§ **EXCERPT PROVIDED**:

★ ★ ★ ★ ★

9.4.5 If the Arbitration
Agreement calls for nomination of Arbitrator(s) by the parties,
failure to make such nomination by a party within the stipulated
time shall be construed as an irrevocable waiver of that party's
opportunity to nominate an Arbitrator.
9.5 Appointment by
Council
9.5.1 If the arbitration
agreement or Rule 9.3.2 requires appointment of sole Arbitrator but
no procedure for nomination is agreed or no nomination or
confirmation under Rule 9.4.3 has been made, the Registrar, in
consultation with the Chairperson of the Governing Body and in his
absence in consultation with the member of the Governing Body
designated by the Chairperson, shall appoint the sole Arbitrator in
writing from among the Panel of Arbitrators. The sole Arbitrator so
nominated shall constitute the Arbitral Tribunal to hear the
dispute. The Registrar shall give notice to the parties of the
constitution of the Arbitral Tribunal.
9.5.2 If the arbitration
agreement or Rule 9.3.3 requires appointment of three Arbitrators
but no procedure for nomination is agreed or no nomination or
confirmation under Rule 9.4.4 has been made, the Registrar, in
consultation with the Chairperson of the Governing Body and in his
absence in consultation with the Member of the Governing Body
designated by the Chairperson, shall appoint all three or the
required number of Arbitrator(s) in writing from the Panel of
Arbitrators and one of the Council appointed Arbitrators shall be
designated by the Registrar as the Umpire of the Arbitral Tribunal
so constituted. The Arbitrators so appointed shall constitute the
Arbitral Tribunal. The Registrar shall give notice to the parties
of the constitution of the Arbitral Tribunal.

★ ★ ★ ★ ★

§ **COLLECTED DATA**:
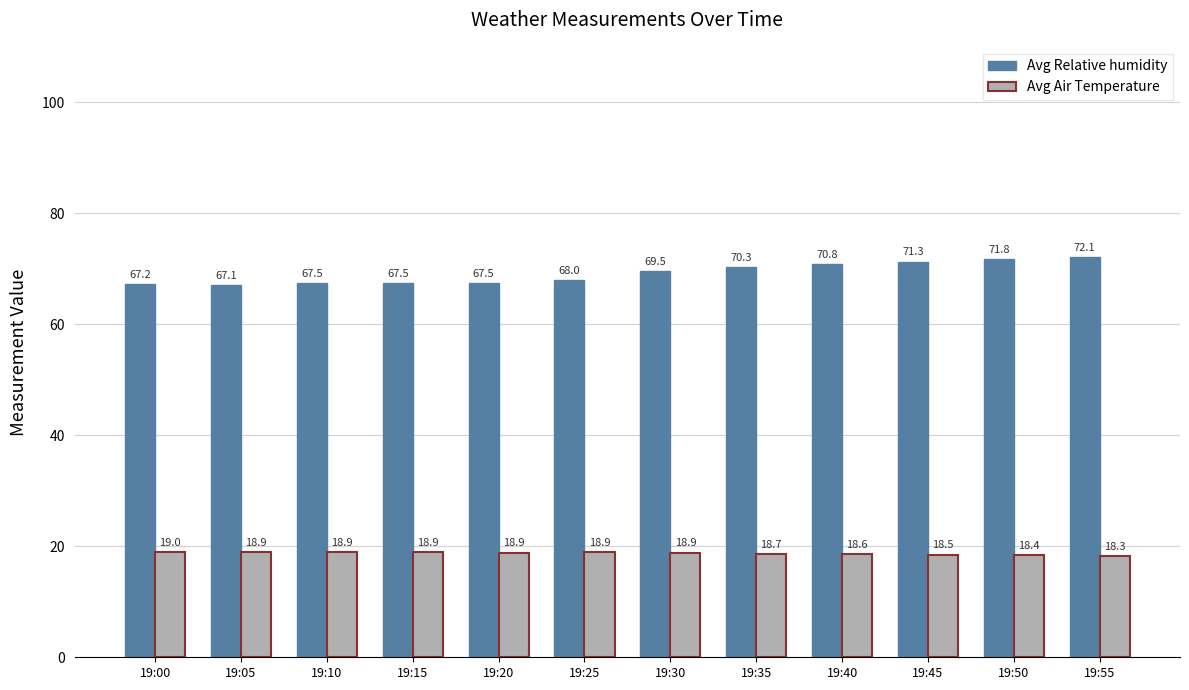

At which category is the sum across all series the highest?

19:55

★ ★ ★ ★ ★

§ **EXERCISE PROMPT**:
Quote the arbitration rules excerpt above in full, word for word.

§ **ANSWER TO THE EXERCISE**:
9.4.5 If the Arbitration
Agreement calls for nomination of Arbitrator(s) by the parties,
failure to make such nomination by a party within the stipulated
time shall be construed as an irrevocable waiver of that party's
opportunity to nominate an Arbitrator.
9.5 Appointment by
Council
9.5.1 If the arbitration
agreement or Rule 9.3.2 requires appointment of sole Arbitrator but
no procedure for nomination is agreed or no nomination or
confirmation under Rule 9.4.3 has been made, the Registrar, in
consultation with the Chairperson of the Governing Body and in his
absence in consultation with the member of the Governing Body
designated by the Chairperson, shall appoint the sole Arbitrator in
writing from among the Panel of Arbitrators. The sole Arbitrator so
nominated shall constitute the Arbitral Tribunal to hear the
dispute. The Registrar shall give notice to the parties of the
constitution of the Arbitral Tribunal.
9.5.2 If the arbitration
agreement or Rule 9.3.3 requires appointment of three Arbitrators
but no procedure for nomination is agreed or no nomination or
confirmation under Rule 9.4.4 has been made, the Registrar, in
consultation with the Chairperson of the Governing Body and in his
absence in consultation with the Member of the Governing Body
designated by the Chairperson, shall appoint all three or the
required number of Arbitrator(s) in writing from the Panel of
Arbitrators and one of the Council appointed Arbitrators shall be
designated by the Registrar as the Umpire of the Arbitral Tribunal
so constituted. The Arbitrators so appointed shall constitute the
Arbitral Tribunal. The Registrar shall give notice to the parties
of the constitution of the Arbitral Tribunal.